Cell-Shade?

Okay. I want to make a game. I want the graphics to be cell-shaded. I know Blender GE will do this. Either the duplicate mesh and expand method or GLSL. I can’t do GLSl, so I’ll be doing the first one. I duplicate the mesh, set normals on the inside, scale, and then change the color to black and set shadeless. The problem? It sets those settings to both meshes. I just want it to be on the outer mesh. Here’s my question: How can I force Blender to keep the color and shade on the outer mesh, and keep my textures on the original?
Thank you! :smiley:

P.S. Sorry if I sound like a jerk. :frowning: I have been working on this for a month and no one will tell me how to do it.(Well… not in a straight answer, anyway…)

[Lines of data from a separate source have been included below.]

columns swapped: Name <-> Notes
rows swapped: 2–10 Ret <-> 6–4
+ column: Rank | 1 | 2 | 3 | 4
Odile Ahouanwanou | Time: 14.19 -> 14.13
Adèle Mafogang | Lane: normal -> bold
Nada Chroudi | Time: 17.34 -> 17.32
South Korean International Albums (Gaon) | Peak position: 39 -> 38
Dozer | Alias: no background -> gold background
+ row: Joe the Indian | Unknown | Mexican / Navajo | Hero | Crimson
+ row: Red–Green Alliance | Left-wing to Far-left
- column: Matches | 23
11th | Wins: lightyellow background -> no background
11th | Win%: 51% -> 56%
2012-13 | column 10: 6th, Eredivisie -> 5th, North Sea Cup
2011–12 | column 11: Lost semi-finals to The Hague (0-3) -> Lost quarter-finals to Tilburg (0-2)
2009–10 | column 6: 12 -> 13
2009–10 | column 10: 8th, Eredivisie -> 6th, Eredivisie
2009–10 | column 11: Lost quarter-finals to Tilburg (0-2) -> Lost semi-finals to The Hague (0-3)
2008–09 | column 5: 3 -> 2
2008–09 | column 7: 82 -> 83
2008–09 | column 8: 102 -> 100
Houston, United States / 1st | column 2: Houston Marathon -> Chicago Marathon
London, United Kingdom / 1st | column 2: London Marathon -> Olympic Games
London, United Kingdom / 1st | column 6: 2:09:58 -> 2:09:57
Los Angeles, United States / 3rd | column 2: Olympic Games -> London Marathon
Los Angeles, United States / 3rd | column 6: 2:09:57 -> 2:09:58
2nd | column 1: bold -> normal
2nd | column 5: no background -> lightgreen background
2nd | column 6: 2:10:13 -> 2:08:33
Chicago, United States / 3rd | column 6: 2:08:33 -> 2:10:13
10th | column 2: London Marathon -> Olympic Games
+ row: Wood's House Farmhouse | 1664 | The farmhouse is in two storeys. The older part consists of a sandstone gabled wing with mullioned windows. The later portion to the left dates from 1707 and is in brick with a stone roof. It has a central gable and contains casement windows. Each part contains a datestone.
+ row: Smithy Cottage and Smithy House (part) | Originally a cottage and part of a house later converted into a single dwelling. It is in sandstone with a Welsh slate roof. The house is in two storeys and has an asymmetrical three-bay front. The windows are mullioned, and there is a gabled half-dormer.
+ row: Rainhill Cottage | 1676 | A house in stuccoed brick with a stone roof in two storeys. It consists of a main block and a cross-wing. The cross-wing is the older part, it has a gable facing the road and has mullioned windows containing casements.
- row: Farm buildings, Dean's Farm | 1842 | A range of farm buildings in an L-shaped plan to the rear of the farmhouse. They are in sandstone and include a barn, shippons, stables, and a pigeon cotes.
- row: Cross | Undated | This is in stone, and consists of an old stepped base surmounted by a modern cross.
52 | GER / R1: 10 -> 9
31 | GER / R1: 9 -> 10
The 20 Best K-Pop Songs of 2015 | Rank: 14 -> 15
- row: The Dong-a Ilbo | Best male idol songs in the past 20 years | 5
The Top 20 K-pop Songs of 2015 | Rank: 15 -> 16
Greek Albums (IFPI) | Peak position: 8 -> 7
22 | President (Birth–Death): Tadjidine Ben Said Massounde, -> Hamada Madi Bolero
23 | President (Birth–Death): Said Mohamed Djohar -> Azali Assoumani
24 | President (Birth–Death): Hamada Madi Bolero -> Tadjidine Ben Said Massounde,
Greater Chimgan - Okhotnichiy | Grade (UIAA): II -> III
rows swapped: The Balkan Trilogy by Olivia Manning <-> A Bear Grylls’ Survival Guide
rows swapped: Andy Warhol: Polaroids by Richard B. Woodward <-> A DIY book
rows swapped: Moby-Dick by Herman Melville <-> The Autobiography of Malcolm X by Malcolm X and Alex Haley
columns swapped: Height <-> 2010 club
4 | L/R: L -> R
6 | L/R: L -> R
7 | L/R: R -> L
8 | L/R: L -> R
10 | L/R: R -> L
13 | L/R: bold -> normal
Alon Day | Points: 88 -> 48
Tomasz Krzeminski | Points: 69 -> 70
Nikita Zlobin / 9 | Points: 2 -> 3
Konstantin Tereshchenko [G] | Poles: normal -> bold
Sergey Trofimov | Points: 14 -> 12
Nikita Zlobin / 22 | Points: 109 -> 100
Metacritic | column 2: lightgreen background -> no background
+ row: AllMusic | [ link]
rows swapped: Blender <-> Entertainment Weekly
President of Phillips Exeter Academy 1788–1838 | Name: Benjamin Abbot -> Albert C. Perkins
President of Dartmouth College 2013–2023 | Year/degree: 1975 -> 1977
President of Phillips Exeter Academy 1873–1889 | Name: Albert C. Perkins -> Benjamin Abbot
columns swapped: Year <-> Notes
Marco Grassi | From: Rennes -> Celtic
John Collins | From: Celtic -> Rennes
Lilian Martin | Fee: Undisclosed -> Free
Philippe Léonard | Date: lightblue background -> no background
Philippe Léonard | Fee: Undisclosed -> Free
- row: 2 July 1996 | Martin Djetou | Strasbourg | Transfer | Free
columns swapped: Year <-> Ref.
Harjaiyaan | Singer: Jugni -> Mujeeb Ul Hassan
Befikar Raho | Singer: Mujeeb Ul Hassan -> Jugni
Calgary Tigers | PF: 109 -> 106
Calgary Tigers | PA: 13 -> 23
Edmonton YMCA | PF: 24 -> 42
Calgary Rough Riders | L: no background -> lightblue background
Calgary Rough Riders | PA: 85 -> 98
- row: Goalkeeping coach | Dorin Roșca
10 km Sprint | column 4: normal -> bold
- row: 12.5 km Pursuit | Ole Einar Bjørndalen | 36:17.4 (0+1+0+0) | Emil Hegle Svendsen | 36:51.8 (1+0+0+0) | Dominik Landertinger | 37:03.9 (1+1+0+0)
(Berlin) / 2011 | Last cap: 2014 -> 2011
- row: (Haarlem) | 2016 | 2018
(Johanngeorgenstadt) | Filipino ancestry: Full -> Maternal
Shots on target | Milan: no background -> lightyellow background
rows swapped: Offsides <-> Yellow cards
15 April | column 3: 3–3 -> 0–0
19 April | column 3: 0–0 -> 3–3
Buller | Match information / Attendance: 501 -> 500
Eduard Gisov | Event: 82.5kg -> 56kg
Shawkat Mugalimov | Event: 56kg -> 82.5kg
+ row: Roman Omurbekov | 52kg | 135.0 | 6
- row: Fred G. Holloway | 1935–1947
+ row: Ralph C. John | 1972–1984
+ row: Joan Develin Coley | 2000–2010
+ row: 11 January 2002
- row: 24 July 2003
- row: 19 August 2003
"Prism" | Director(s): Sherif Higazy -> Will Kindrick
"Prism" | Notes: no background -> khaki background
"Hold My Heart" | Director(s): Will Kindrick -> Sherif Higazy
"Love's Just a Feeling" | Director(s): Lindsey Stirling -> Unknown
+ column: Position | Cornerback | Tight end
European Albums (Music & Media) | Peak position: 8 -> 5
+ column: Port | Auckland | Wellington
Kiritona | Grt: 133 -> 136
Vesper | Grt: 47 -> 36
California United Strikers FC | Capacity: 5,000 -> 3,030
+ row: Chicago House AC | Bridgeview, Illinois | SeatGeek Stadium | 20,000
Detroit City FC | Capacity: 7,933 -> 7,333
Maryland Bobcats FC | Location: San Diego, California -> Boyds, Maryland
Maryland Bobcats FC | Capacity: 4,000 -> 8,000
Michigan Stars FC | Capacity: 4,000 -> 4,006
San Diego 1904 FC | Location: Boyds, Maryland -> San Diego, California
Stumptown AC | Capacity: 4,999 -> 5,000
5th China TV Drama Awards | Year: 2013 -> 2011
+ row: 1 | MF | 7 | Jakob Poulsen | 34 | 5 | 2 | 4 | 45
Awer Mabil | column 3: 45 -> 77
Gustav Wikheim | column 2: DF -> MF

You will need to set the duplicated mesh material as a single user and then change the material, in edit mode tic the alpha button and press the copy button, adjust the alpha to your liking! Here is an example.

Attachments

TextureFaceCellShade.blend (246 KB)

Just playing around with it, added some logic!

Attachments

TextureFaceCellShade_Two.blend (248 KB)

Finally! Straight to the point! However, I tried what you said and it did not work. Both meshes keep changing their color. :frowning: Something I’m doing wrong or does your method only work for a specific version of blender? Oh, and the cell-shade I want is in the style of Okami. This should give you an idea, just in case: http://www.youtube.com/watch?v=eMggt9L-Tq4

   Thanks! :)

I am using 2.49b, Make sure under the “Game” setting that Texture Face or Blender Multitexture Materials is checked. You can adjust the alpha on the cell shader to make it darker or you can flip the normals on the outer cube for solid black.

Add a new texture for the second object will probably do, when you duplicate an object is keeps the same texture as the original

I’ll try that, but how do you give the duplicate a new texture? If I change it, it applies it to both! :confused:

Whoa?! It worked! Thanks for all of your help! :d

You could have also used a node setup, which is pretty simple to implement. You dot-product the normal vector of the object by the view vector, then you divide the product by 2, plug it into a color map, and output the color (going straight off of memory, so that may not be right).